The Internet is a perfect scapegoat, if you stop to think about it. You can blame the Internet for numerous things, including murder techniques, enabling addictions (Internet and gambling), and youth crime. To be fair, if we didn’t have the Internet, people wouldn’t have ready access to tons of information that could be used for harm and malice. Sure, they could still get the information from somewhere else, like the library or a mail order catalog, but it would take them longer and more effort, which might deter some people from following through with their plans. For example, in the heat of the moment, it’s quick and easy to Google plans for destruction, but in four to six weeks (the average time for a catalog to arrive to your mailing address) you may have forgotten what you were so upset about in the first place.

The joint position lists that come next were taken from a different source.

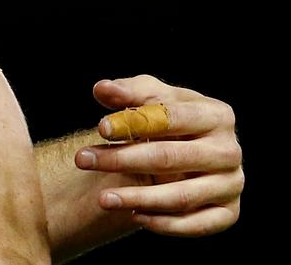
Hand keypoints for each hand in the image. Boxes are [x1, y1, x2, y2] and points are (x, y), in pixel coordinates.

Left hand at [75, 75, 242, 235]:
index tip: (101, 128)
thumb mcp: (151, 98)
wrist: (190, 153)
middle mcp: (230, 150)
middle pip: (170, 158)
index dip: (134, 122)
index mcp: (217, 115)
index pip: (172, 117)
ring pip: (182, 196)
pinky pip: (197, 224)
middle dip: (123, 160)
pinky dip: (164, 224)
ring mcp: (232, 183)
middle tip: (83, 160)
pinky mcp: (229, 213)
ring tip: (103, 198)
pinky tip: (133, 216)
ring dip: (138, 198)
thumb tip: (103, 89)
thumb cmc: (167, 121)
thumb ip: (127, 91)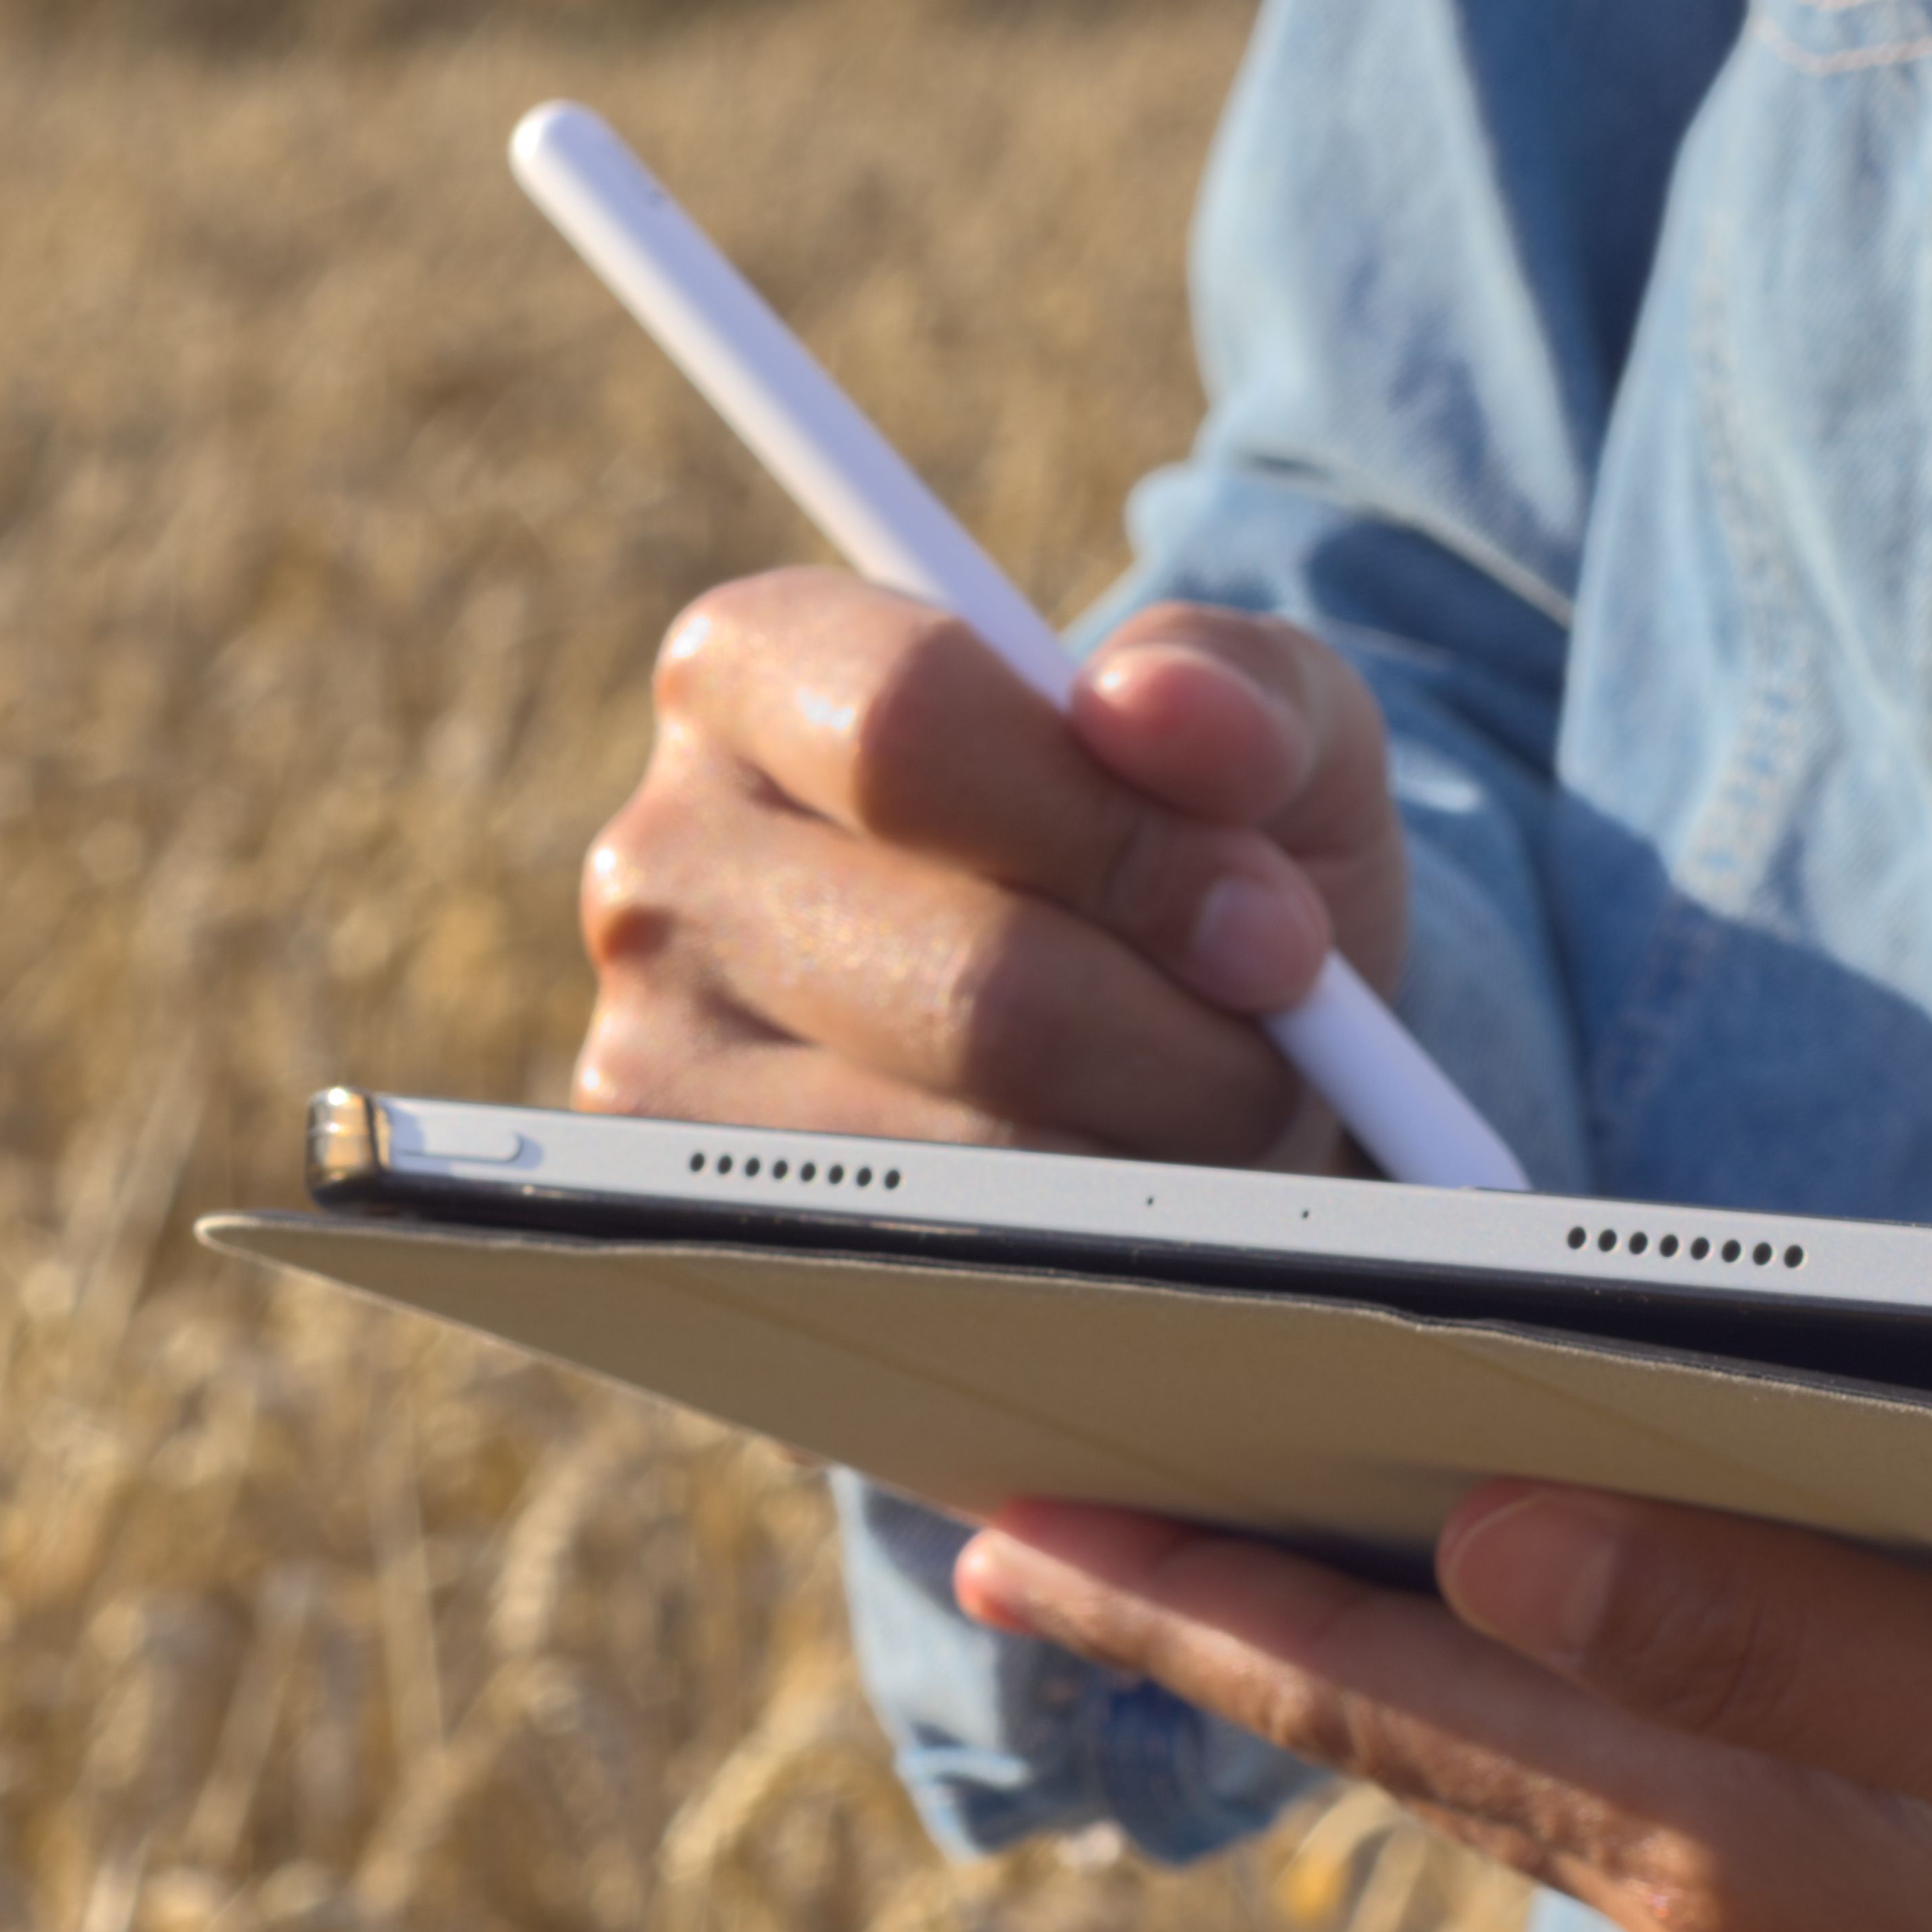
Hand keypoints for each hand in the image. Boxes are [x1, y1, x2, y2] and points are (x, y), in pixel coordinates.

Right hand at [573, 568, 1403, 1170]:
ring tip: (1196, 1118)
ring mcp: (657, 1051)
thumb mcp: (1261, 738)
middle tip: (1274, 1053)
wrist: (1161, 1058)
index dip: (1123, 838)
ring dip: (1141, 1152)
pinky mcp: (695, 1217)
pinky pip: (935, 1260)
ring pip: (965, 1143)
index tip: (1273, 925)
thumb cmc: (1192, 869)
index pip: (911, 723)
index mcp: (761, 671)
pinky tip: (1111, 1197)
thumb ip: (1241, 690)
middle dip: (1172, 1035)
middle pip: (968, 973)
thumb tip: (1155, 706)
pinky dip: (1077, 1247)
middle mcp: (666, 856)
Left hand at [952, 1486, 1931, 1931]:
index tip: (997, 1517)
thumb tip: (1490, 1545)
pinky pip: (1685, 1830)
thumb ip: (1786, 1635)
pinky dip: (1575, 1737)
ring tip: (1251, 1583)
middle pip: (1439, 1744)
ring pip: (1557, 1787)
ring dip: (1394, 1679)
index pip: (1404, 1698)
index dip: (1193, 1600)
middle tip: (1041, 1531)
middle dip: (1234, 1628)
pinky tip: (1561, 1686)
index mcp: (1766, 1859)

Still, we live in a society that likes to point fingers and place blame, and the Internet will continue to be a prime target. Most recently, China is blaming the Internet for the rise in teen pregnancies (News.com).
Nearly half of the pregnant teens in China’s financial hub, Shanghai, met their partners on the Internet, state media said on Tuesday. Zhang Zhengrong, a doctor who oversees the city’s first-aid hotline for pregnant teens, said 46 percent of the more than 20,000 teenage girls who called the hotline over the past two years said they had had sex with boys they met on the Internet.
Personally, I think that the parents of these pregnant girls are the ones who are responsible (or should I say irresponsible). Do you blame the Internet?